▶ _Provided text_:
=== Section Start ===

128 N.J.L.J. 2
May 2, 1991
Conflict of Interest- County Counsel
Representing Private Client, With
Which the County has a Contractual
Relationship, in Unrelated Litigation
A County Counsel poses two inquiries to this Committee,
seeking advice as to whether what he and his firm propose to do
in futuro is ethically proper. Specifically, the Inquirer asks:
(1) Assume a County Counsel represented the County in a contract negotiation through completion and execution by both parties with a waste disposal corporation and, thereafter, about one year later, with notice to the appropriate county official, represented the corporation in a litigation in a neighboring county against an out of county third party, the matter being unrelated to the County or the contract. Upon completion of that litigation representation, can the County Counsel represent the County on further matter directly related to its contract with the corporation?
(2) Assume that within the period of limited litigation representation of the corporation, matters arose during efforts to develop an interdistrict waste disposal agreement with a second county which made it necessary to obtain information and positions that would be taken by the waste disposal corporation related to the use of out of county facilities under the interdistrict agreement. Would it be appropriate and permissible for the County Counsel to participate in those inquiries and discussions in order to enable him and his Deputy to work out necessary terms and particulars for the interdistrict agreement? Would it further be appropriate for the County Counsel, after the interdistrict agreement had been entered into and guaranteed minimum waste flow established, to assist the attorney for and operator of the DEP-authorized transfer station, through which the County's waste was directed to flow, to obtain relief from its monthly minimum delivery requirements at the same waste disposal corporation in order to make certain the minimum flow deliveries under the interdistrict waste agreement could be met thereby protecting the County from facing the obligation of having to pay many hundreds of thousands of dollars for waste not delivered under the terms of its minimum flow agreement?

=== Section End ===

▶ _Data under study_:
=== Section Start ===

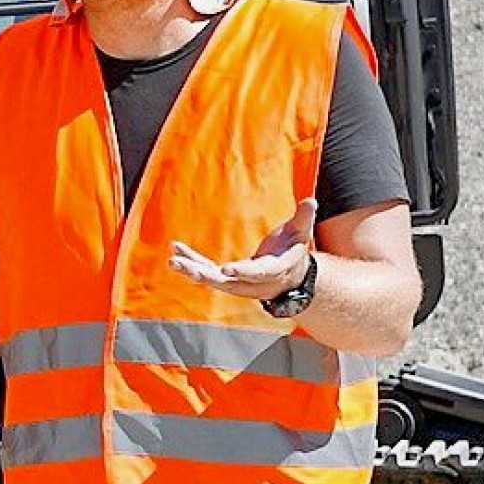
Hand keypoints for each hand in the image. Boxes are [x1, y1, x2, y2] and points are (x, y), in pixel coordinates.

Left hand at [169, 194, 315, 302]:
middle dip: (206, 276)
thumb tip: (310, 200)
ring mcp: (237, 282)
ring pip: (212, 280)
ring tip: (173, 261)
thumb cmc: (294, 251)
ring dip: (192, 270)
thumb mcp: (301, 234)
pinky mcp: (226, 279)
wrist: (289, 278)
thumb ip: (303, 218)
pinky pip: (206, 271)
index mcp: (272, 270)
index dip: (242, 272)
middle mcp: (251, 281)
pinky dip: (191, 262)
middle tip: (187, 269)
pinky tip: (176, 250)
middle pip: (226, 282)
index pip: (256, 273)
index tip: (226, 270)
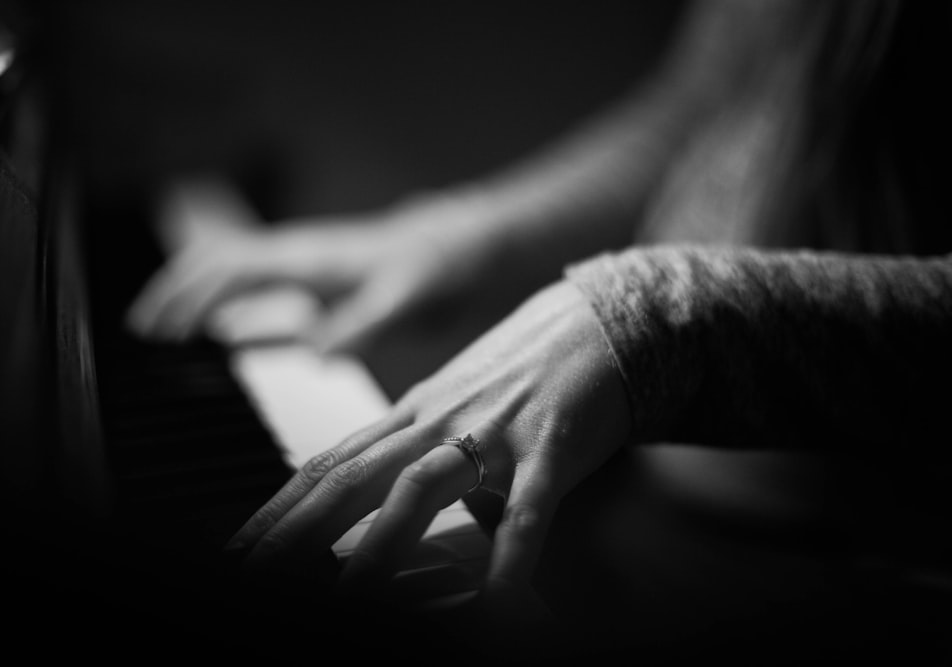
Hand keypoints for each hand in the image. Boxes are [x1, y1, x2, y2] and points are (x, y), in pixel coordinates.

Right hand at [126, 191, 504, 351]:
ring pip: (233, 276)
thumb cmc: (433, 264)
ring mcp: (304, 271)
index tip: (162, 330)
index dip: (190, 294)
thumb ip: (365, 323)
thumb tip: (317, 357)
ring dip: (197, 299)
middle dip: (176, 292)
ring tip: (163, 333)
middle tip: (143, 333)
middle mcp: (296, 258)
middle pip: (218, 265)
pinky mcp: (317, 288)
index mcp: (306, 256)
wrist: (457, 246)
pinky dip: (235, 315)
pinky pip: (264, 297)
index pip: (230, 267)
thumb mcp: (407, 295)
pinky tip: (224, 337)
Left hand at [225, 280, 631, 617]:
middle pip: (352, 478)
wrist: (599, 318)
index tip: (238, 548)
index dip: (277, 508)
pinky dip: (510, 556)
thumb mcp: (459, 406)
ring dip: (379, 549)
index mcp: (413, 411)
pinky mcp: (550, 446)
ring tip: (347, 605)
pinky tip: (498, 603)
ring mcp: (492, 430)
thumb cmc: (525, 366)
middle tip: (251, 578)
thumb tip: (396, 519)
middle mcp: (438, 419)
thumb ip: (422, 455)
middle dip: (296, 534)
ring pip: (420, 489)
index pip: (328, 463)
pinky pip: (526, 508)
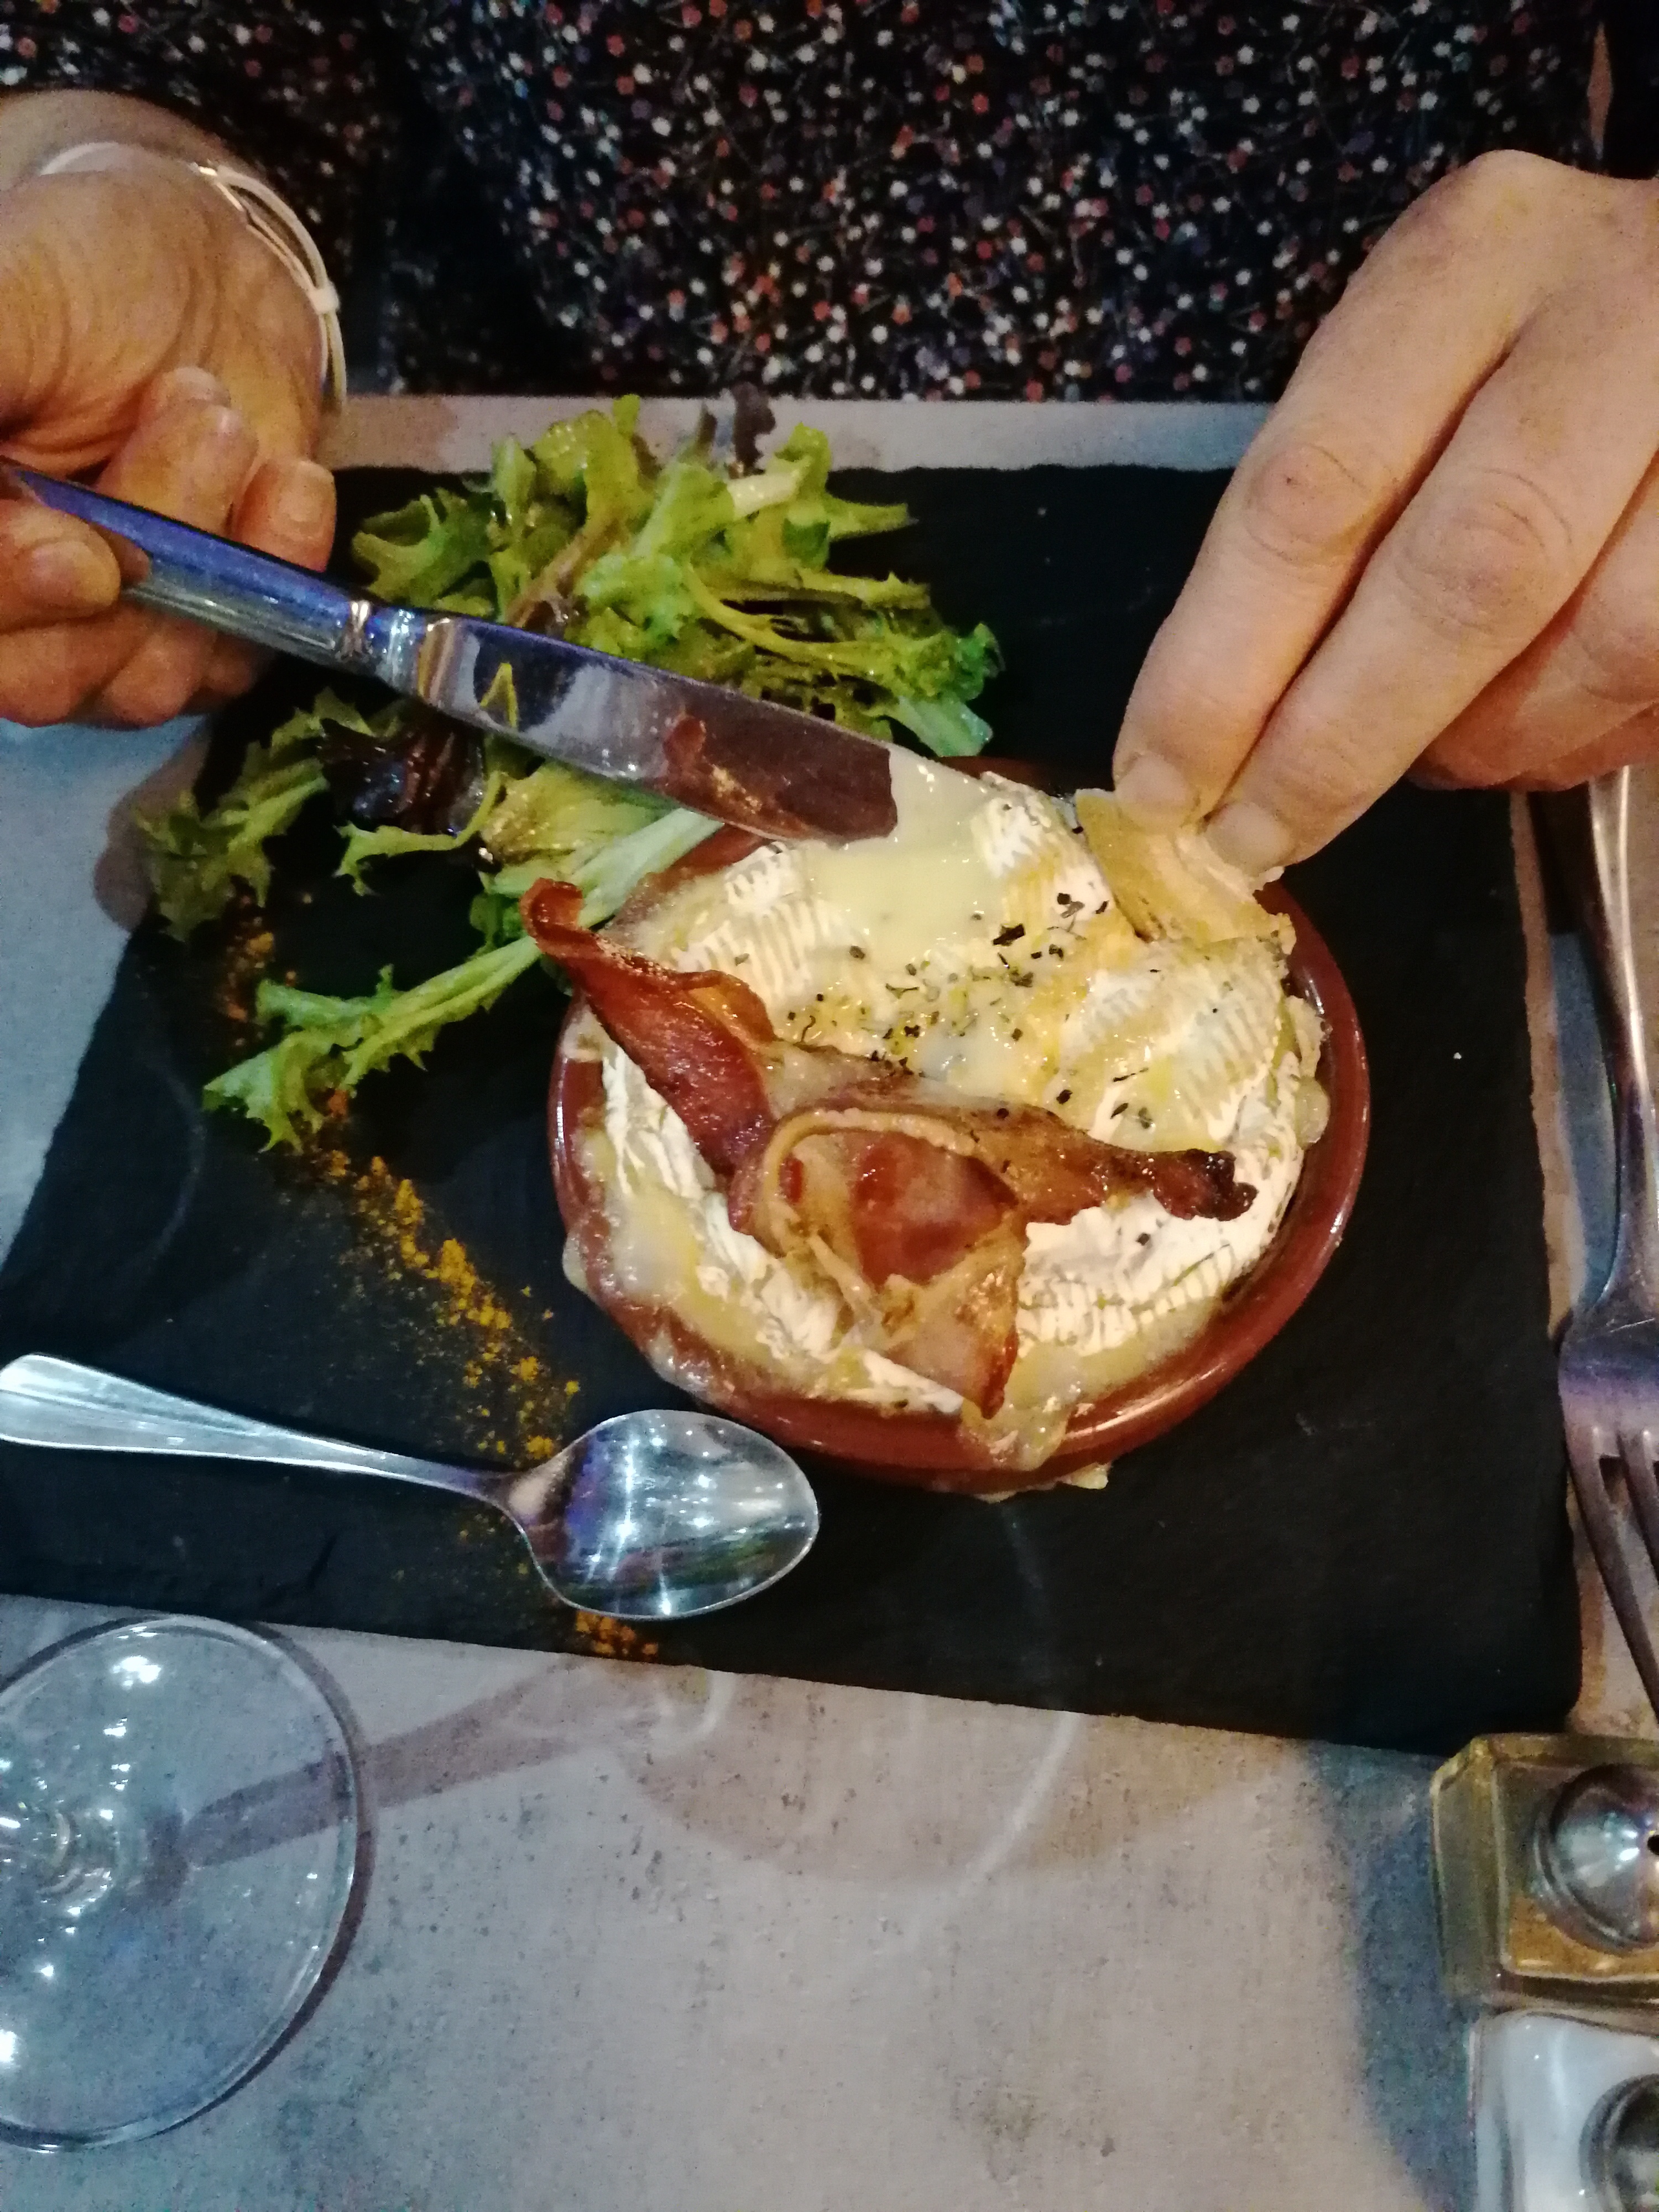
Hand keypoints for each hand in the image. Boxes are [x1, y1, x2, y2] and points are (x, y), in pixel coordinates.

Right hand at [0, 160, 333, 725]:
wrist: (209, 275)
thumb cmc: (78, 274)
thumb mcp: (5, 306)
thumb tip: (5, 507)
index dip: (13, 595)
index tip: (78, 549)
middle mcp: (13, 603)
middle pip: (40, 681)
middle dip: (124, 579)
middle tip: (190, 432)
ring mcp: (109, 636)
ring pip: (143, 679)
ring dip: (204, 553)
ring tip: (219, 419)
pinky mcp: (209, 638)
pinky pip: (239, 659)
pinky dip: (276, 572)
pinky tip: (288, 480)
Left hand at [1111, 152, 1658, 868]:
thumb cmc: (1526, 344)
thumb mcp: (1409, 368)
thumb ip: (1329, 513)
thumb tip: (1219, 733)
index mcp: (1470, 262)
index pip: (1313, 488)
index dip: (1221, 667)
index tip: (1157, 789)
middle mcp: (1615, 314)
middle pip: (1465, 573)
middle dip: (1337, 745)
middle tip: (1252, 845)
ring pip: (1602, 643)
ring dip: (1484, 745)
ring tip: (1425, 765)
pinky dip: (1578, 738)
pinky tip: (1532, 730)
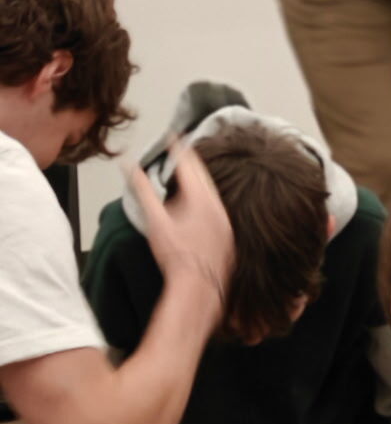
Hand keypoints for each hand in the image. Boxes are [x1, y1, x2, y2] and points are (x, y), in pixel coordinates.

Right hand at [131, 141, 233, 322]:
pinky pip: (217, 208)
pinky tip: (197, 206)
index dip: (177, 148)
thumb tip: (129, 166)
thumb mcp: (154, 219)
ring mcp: (225, 220)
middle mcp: (217, 206)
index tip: (172, 137)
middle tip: (180, 150)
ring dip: (198, 181)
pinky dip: (206, 200)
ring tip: (186, 175)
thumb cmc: (176, 257)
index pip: (188, 163)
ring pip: (212, 191)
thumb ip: (142, 190)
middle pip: (203, 174)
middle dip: (190, 161)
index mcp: (200, 198)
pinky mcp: (228, 234)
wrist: (198, 286)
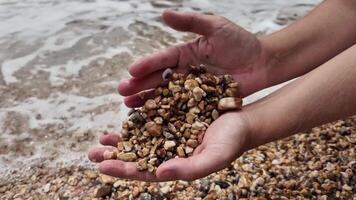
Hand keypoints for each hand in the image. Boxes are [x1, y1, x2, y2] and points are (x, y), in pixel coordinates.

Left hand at [88, 112, 249, 180]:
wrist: (244, 120)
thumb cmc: (232, 142)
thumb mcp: (214, 157)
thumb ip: (188, 169)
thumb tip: (158, 174)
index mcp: (176, 166)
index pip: (146, 173)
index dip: (124, 170)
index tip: (102, 165)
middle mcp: (170, 152)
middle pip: (138, 157)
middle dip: (115, 156)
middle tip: (92, 152)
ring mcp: (171, 134)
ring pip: (141, 138)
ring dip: (122, 139)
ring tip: (102, 136)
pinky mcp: (174, 116)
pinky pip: (151, 118)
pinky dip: (137, 117)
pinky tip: (125, 114)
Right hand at [119, 10, 271, 107]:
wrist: (261, 62)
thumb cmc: (240, 41)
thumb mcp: (215, 26)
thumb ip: (190, 22)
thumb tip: (163, 15)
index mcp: (184, 54)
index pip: (162, 60)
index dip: (147, 65)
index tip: (131, 71)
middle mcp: (183, 72)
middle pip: (158, 79)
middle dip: (139, 85)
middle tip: (122, 92)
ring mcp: (191, 90)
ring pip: (165, 96)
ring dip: (147, 101)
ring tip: (129, 106)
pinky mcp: (201, 103)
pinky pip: (182, 109)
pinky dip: (167, 114)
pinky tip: (153, 119)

=== Section End ===

▶ _Goal of the exercise_: In the county counsel conflict-of-interest text, how long after the contract negotiation with the waste disposal corporation did the County Counsel represent that corporation in litigation, according to the first inquiry? The material plays no part here and can be set aside.

▶ _Result for this task_: About one year later.